• PASSAGE PROVIDED
--- START ---

What I wanted to see was five years of history to eliminate things that would run up and run down as startups. Groupon being an example that we would be familiar with, but I didn’t want more than 10 years to go to scale, so it’s the largest high growth, high scale founders of businesses dataset, and it includes founders of companies like many of the tech companies that we all know, so Airbnb, Dropbox, LinkedIn, PayPal, Google, et cetera, many of the companies out here in Silicone Valley, where I live, but also non-tech companies such as Chipotle as a restaurant, Chobani as a Greek yogurt company, Under Armour as a sports brand, Spanx as a women’s undergarment, Jet Blue as an airline, et cetera, those were all founders of those companies took those very quickly to scale.

This is a look of cross sectors and across the US at what does it take to be a creator that can start kind of anywhere with any type of an idea and grow it very quickly.

Peter: That leads me to ask you some of the research questions before we go into the six. I was going to do it later, but since we’re on the research, let’s talk about that. I’ve always been curious about the research in this way, because the data is so valuable. To be able to talk to all of these people, around 200 people, and be able to then distill the smallest number of things that made the biggest different. One of my questions is the opposite of that, meaning could there be 200 failed entrepreneurs, all of whom had the six essential skills, so that the six essential skills aren’t, in effect, the determinant of success, but they’re they’re also there in people who haven’t succeeded? I don’t know that I’m asking my question in a very clean way, but it goes to how we know these are the six.

Amy: In academic speak, that’s called the pushback on this type of a dataset is sampling on a dependent variable. You could say that the methodology that’s used academically is called grounded theory method. It’s a qualitative research type of methodology. I’m trained as a sociologist, so you see this quite frequently in sociology, and psychology, and anthropology. This is the way that you can talk to people and get an informal large dataset. The question that you’re asking is a good one, and it is one that people ask, which is do failures have these same six skills?

I cannot tell you definitively, with a research based framework, that they do or do not, but what I can tell you is that I studied the Olympic athletes of entrepreneurship basically, and figured out what the top skills are of the very best, best performers. We do want to pattern after the very best performers. Would there be failures out there that also did some of these six skills? Maybe. Would there be failures out there that did all of these six skills? I think unlikely, but possible. I can’t completely eliminate that from the counterpoint of a dataset. So it’s the famous quote of “All happy families look the same, and all unhappy families are all unhappy in different ways.” There are 10,000 ways in which startups fail, and I did not go out and eliminate all of those things.

--- END ---

• ACTIVITY 1
Answer these questions using the interview excerpt:
(a) Which company is offered as an example of a startup that would run up and run down?
(b) What term names the academic pushback on this type of dataset?
(c) In what field was Amy trained?
• ACTIVITY 2
Name every non-tech company that the interview excerpt lists as having founders in the dataset.
• ACTIVITY 3
Reproduce the part of the interview excerpt that begins at the words "I cannot tell" and stops after "of those things.".

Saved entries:
--- START ---

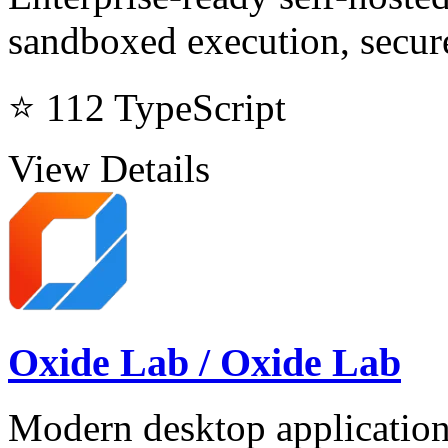
sandboxed execution, secure
⭐ 112
TypeScript
View Details
Oxide Lab / Oxide Lab
Modern desktop application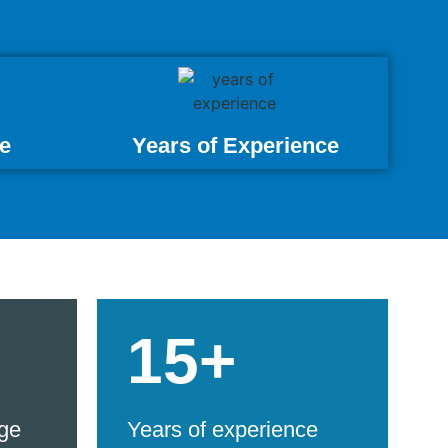
e
Years of Experience
15+
ge
Years of experience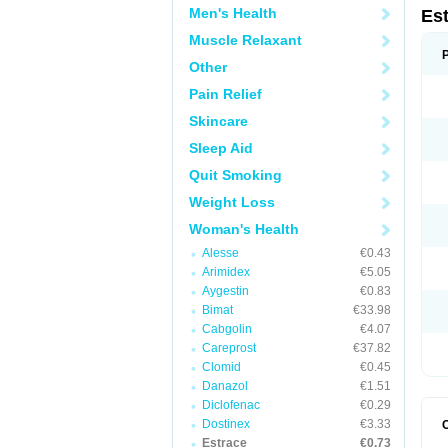
Men's Health
Es
Muscle Relaxant
Other
Pain Relief
Skincare
Sleep Aid
Quit Smoking
Weight Loss
Woman's Health
Alesse
€0.43
Arimidex
€5.05
Aygestin
€0.83
Bimat
€33.98
Cabgolin
€4.07
Careprost
€37.82
Clomid
€0.45
Danazol
€1.51
Diclofenac
€0.29
Dostinex
€3.33
Estrace
€0.73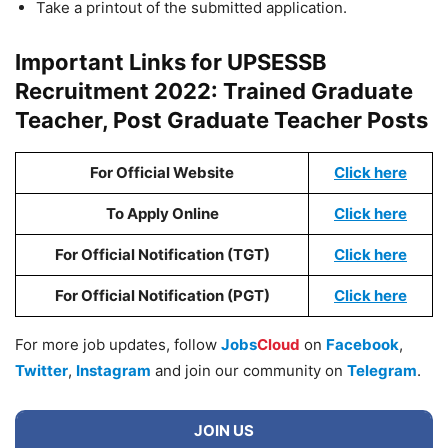
Take a printout of the submitted application.
Important Links for UPSESSB
Recruitment 2022: Trained Graduate
Teacher, Post Graduate Teacher Posts
For Official Website
Click here
To Apply Online
Click here
For Official Notification (TGT)
Click here
For Official Notification (PGT)
Click here
For more job updates, follow
Jobs
Cloud
on
Facebook
,
Twitter
,
Instagram
and join our community on
Telegram
.
JOIN US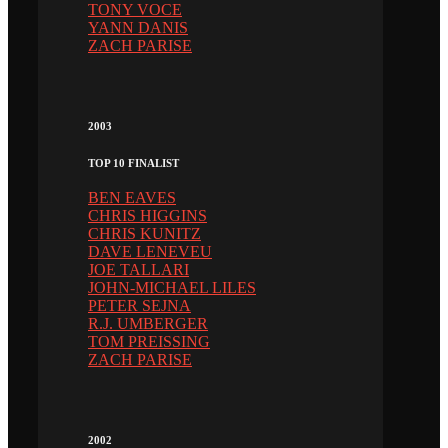
TONY VOCE
YANN DANIS
ZACH PARISE
2003
TOP 10 FINALIST
BEN EAVES
CHRIS HIGGINS
CHRIS KUNITZ
DAVE LENEVEU
JOE TALLARI
JOHN-MICHAEL LILES
PETER SEJNA
R.J. UMBERGER
TOM PREISSING
ZACH PARISE
2002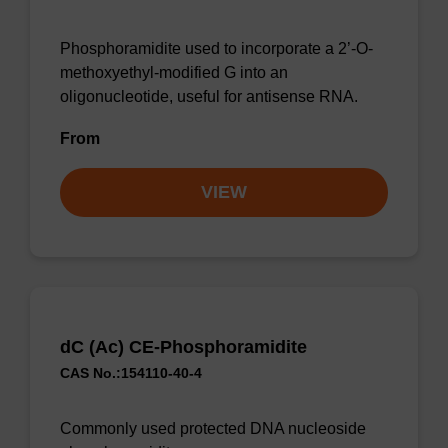
Phosphoramidite used to incorporate a 2’-O-
methoxyethyl-modified G into an
oligonucleotide, useful for antisense RNA.
From
VIEW
dC (Ac) CE-Phosphoramidite
CAS No.:154110-40-4
Commonly used protected DNA nucleoside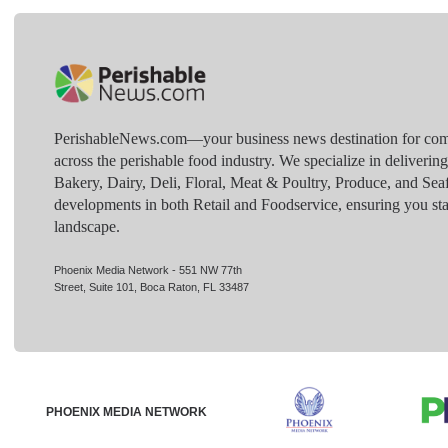
PerishableNews.com—​your business news destination for comp
across the perishable food industry. We specialize in deliverin
Bakery, Dairy, Deli, Floral, Meat & Poultry, Produce, and Sea
developments in both Retail and Foodservice, ensuring you sta
landscape.
Phoenix Media Network - 551 NW 77th
Street, Suite 101, Boca Raton, FL 33487
PHOENIX MEDIA NETWORK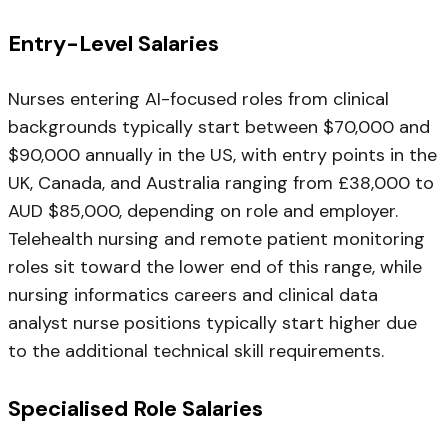
Entry-Level Salaries
Nurses entering AI-focused roles from clinical
backgrounds typically start between $70,000 and
$90,000 annually in the US, with entry points in the
UK, Canada, and Australia ranging from £38,000 to
AUD $85,000, depending on role and employer.
Telehealth nursing and remote patient monitoring
roles sit toward the lower end of this range, while
nursing informatics careers and clinical data
analyst nurse positions typically start higher due
to the additional technical skill requirements.
Specialised Role Salaries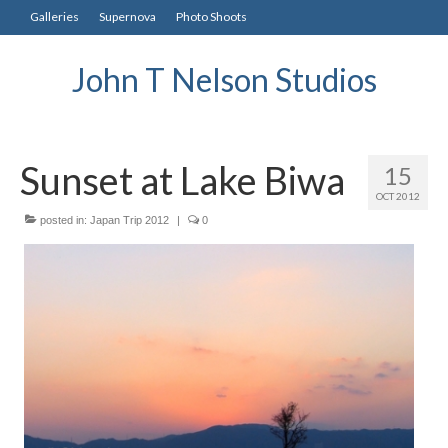
Galleries
Supernova
Photo Shoots
John T Nelson Studios
Sunset at Lake Biwa
15
OCT 2012
posted in:
Japan Trip 2012
|
0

--- END ---

• FINAL ANSWER 1
(a) Groupon
(b) Sampling on a dependent variable
(c) Sociology

• FINAL ANSWER 2
Chipotle, Chobani, Under Armour, Spanx, Jet Blue

• FINAL ANSWER 3
I cannot tell you definitively, with a research based framework, that they do or do not, but what I can tell you is that I studied the Olympic athletes of entrepreneurship basically, and figured out what the top skills are of the very best, best performers. We do want to pattern after the very best performers. Would there be failures out there that also did some of these six skills? Maybe. Would there be failures out there that did all of these six skills? I think unlikely, but possible. I can’t completely eliminate that from the counterpoint of a dataset. So it’s the famous quote of “All happy families look the same, and all unhappy families are all unhappy in different ways.” There are 10,000 ways in which startups fail, and I did not go out and eliminate all of those things.